Artículo completo sobre Gouveia: bruma y quesería en la cumbre de Portugal
A 1.526 m, el pueblo anfiteatro donde el aire da forma al queso y al silencio
Ocultar artículo Leer artículo completo
El frío corta, incluso en agosto. A 1.526 metros de altitud, Gouveia se impone como la capital de municipio más alta de Portugal continental, y esa verticalidad se siente en cada ráfaga que baja de la Serra da Estrela. El granito de las fachadas conserva la temperatura de la noche hasta bien entrada la mañana; cuando por fin el sol calienta la plaza, los pastores ya vuelven de los prados con el ganado. Aquí el día empieza temprano, no por romanticismo rural, sino porque el clima marca el ritmo.
El pueblo se extiende en un anfiteatro natural orientado al sur, protegido del viento del norte por la mole rocosa del Parque Natural da Serra da Estrela. En sus 3.545 hectáreas, el territorio oscila entre el casco urbano concentrado y manchas de pino albar que trepan ladera arriba. Es una tierra de transición: demasiado alta para que la vid prospere como en el valle del Dão, demasiado habitada para ser solo monte salvaje. Los 3.150 vecinos se reparten sobre todo en el núcleo, donde el comercio tradicional resiste: ultramarinos que venden queso curado en mostrador, carnicerías donde se negocian cortes de cordero.
Mesa de altura
La gastronomía no es ornamento turístico: se ajusta a la necesidad de calorías y a lo que la tierra permite. El Queijo Serra da Estrela DOP llega a las tiendas aún templado de las queserías cercanas, con esa textura láctea que rezuma al cortar. El Requeijão Serra da Estrela DOP se sirve en el desayuno, untado sobre broa de centeno tostada, y nadie pregunta si es artesanal: simplemente lo es. En los restaurantes, el Borrego Serra da Estrela DOP y el Cabrito da Beira IGP se asan en horno de leña: la piel cruje entre los dientes, la carne se deshace sin esfuerzo. El Azeite da Beira Alta DOP, más suave que los del sur, adereza las sopas de garbanzo que se cenas cuando el mercurio baja.

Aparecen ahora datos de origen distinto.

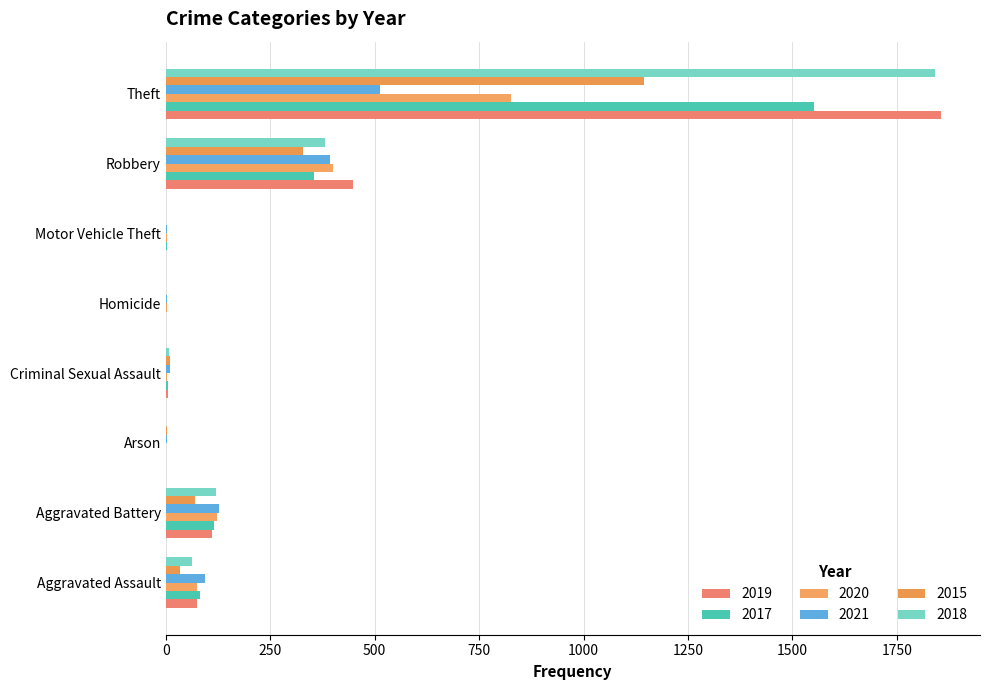

Reading right to left, extract all data points from this chart.

2019: Theft=1856	Robbery=448	Motor Vehicle Theft=1	Homicide=1	Criminal Sexual Assault=5	Arson=1	Aggravated Battery=111	Aggravated Assault=74
2017: Theft=1552	Robbery=354	Motor Vehicle Theft=2	Homicide=1	Criminal Sexual Assault=5	Arson=0	Aggravated Battery=115	Aggravated Assault=81
2020: Theft=826	Robbery=401	Motor Vehicle Theft=2	Homicide=2	Criminal Sexual Assault=2	Arson=1	Aggravated Battery=123	Aggravated Assault=76
2021: Theft=512	Robbery=393	Motor Vehicle Theft=2	Homicide=4	Criminal Sexual Assault=10	Arson=2	Aggravated Battery=127	Aggravated Assault=94
2015: Theft=1145	Robbery=329	Motor Vehicle Theft=1	Homicide=0	Criminal Sexual Assault=10	Arson=3	Aggravated Battery=70	Aggravated Assault=35
2018: Theft=1841	Robbery=382	Motor Vehicle Theft=1	Homicide=1	Criminal Sexual Assault=9	Arson=1	Aggravated Battery=120	Aggravated Assault=62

Una densidad de 88 habitantes por kilómetro cuadrado crea un equilibrio peculiar. No es el vacío de las aldeias de pizarra, tampoco la aglomeración costera. Paseas al atardecer por calles laterales y cruces vecinos que paran a charlar, sin esa sensación claustrofóbica de los pueblos minúsculos. Los 1.141 mayores —más de un tercio— marcan presencia en los bancos del jardín junto a la iglesia: rostros curtidos por décadas de invierno serrano, manos que conocen el peso de la azada y la textura de la lana peinada.
Territorio geoparque
Gouveia forma parte del Geoparque Estrela, distinción UNESCO desde 2020 que reconoce la singularidad geológica de esta montaña granítica moldeada por glaciares del Pleistoceno. No hace falta ir lejos para tocar esa historia mineral: basta fijarse en el rodapié de la acera, en los quiebraesquinas de las casas antiguas, en los muros de bancal donde aún se cultivan patatas y coles. El granito de grano medio, gris plateado cuando está húmedo, vertebra todo el paisaje construido. En los días de niebla densa —frecuentes entre noviembre y marzo— el pueblo desaparece en una suspensión lechosa donde solo los contornos de la piedra permanecen sólidos.
Los trece alojamientos registrados en la parroquia (datos de 2023) dibujan una oferta discreta, lejos de la masificación. Quien se queda, lo hace para andar los senderos del parque, para comprar queso directamente al productor, para sentir el silencio mineral de la montaña al caer la tarde. Su baja puntuación en instagramabilidad (40 puntos) no es un defecto: es la naturaleza de un lugar que no se entrega en una foto panorámica, que exige tiempo para descifrar la relación entre el frío, la piedra y la manera en que la gente ha construido vida a esta altitud improbable.
Cuando anochece, las luces de las casas se encienden una a una y el humo de las chimeneas subue recto en el aire inmóvil. Entonces se entiende que la altura no es un obstáculo: es identidad. El termómetro cae, el cuerpo pide otro cuadrado de queso curado y, fuera, el granito ya guarda el frío de la noche que se aproxima.